_Work to complete_
If a line of the data below holds the string "Cargos", copy it.

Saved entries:

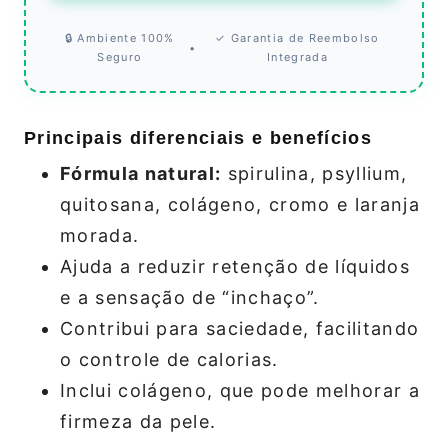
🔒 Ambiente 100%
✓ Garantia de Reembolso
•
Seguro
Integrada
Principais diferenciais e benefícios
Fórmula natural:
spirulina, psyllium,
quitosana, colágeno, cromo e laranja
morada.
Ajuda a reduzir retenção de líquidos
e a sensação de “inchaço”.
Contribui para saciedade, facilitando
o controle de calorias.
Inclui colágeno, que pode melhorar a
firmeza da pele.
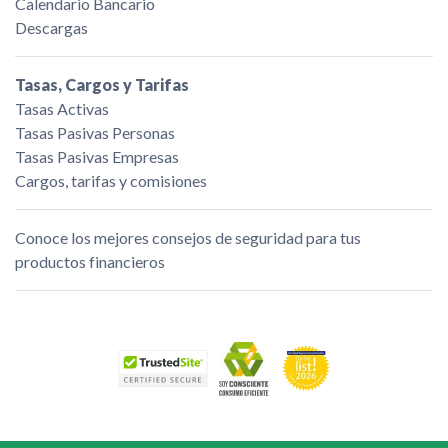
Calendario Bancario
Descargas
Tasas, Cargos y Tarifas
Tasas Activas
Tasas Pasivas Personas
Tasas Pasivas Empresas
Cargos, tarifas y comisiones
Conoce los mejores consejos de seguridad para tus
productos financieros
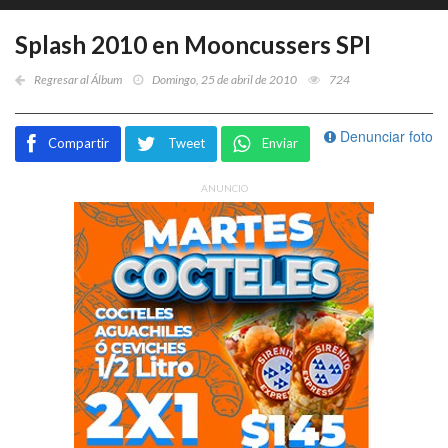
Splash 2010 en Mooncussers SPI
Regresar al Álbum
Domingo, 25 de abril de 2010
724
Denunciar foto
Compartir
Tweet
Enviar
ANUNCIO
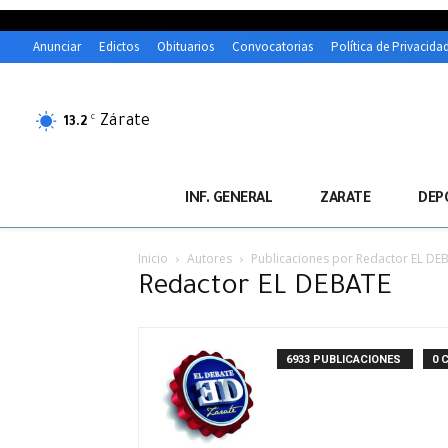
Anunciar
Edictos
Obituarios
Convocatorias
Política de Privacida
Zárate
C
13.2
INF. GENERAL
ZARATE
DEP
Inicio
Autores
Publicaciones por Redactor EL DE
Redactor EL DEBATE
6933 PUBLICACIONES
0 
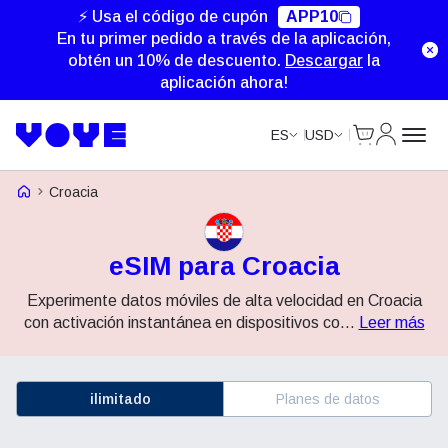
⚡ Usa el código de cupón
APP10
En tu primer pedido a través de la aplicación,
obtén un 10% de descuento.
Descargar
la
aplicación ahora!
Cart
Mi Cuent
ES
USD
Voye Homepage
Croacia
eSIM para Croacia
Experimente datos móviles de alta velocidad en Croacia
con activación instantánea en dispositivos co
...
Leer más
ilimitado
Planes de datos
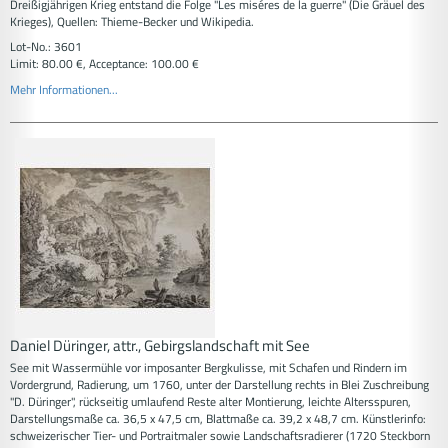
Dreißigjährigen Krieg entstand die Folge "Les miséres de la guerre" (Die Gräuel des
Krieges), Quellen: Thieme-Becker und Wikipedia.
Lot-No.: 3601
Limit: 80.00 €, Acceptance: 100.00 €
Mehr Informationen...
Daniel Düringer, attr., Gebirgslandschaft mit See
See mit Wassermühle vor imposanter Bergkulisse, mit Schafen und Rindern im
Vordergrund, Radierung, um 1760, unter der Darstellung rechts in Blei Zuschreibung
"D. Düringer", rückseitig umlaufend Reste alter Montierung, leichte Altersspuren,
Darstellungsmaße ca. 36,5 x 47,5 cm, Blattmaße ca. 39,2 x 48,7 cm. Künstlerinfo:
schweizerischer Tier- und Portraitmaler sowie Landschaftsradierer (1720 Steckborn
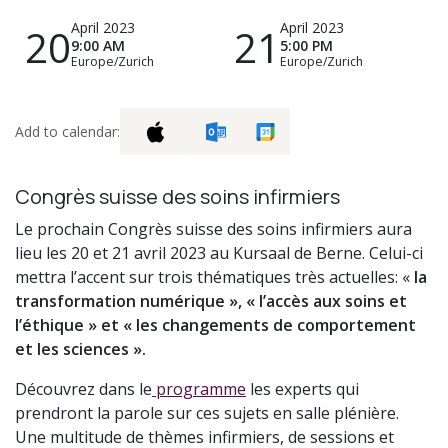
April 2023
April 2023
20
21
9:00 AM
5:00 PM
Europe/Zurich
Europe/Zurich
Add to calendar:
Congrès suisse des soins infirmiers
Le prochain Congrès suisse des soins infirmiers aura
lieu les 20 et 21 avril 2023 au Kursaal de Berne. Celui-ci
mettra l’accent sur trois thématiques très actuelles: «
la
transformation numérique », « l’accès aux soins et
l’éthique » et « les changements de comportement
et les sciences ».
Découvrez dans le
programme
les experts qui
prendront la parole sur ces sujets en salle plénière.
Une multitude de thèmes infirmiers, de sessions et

_Result of this task_
Tasas, Cargos y Tarifas
Cargos, tarifas y comisiones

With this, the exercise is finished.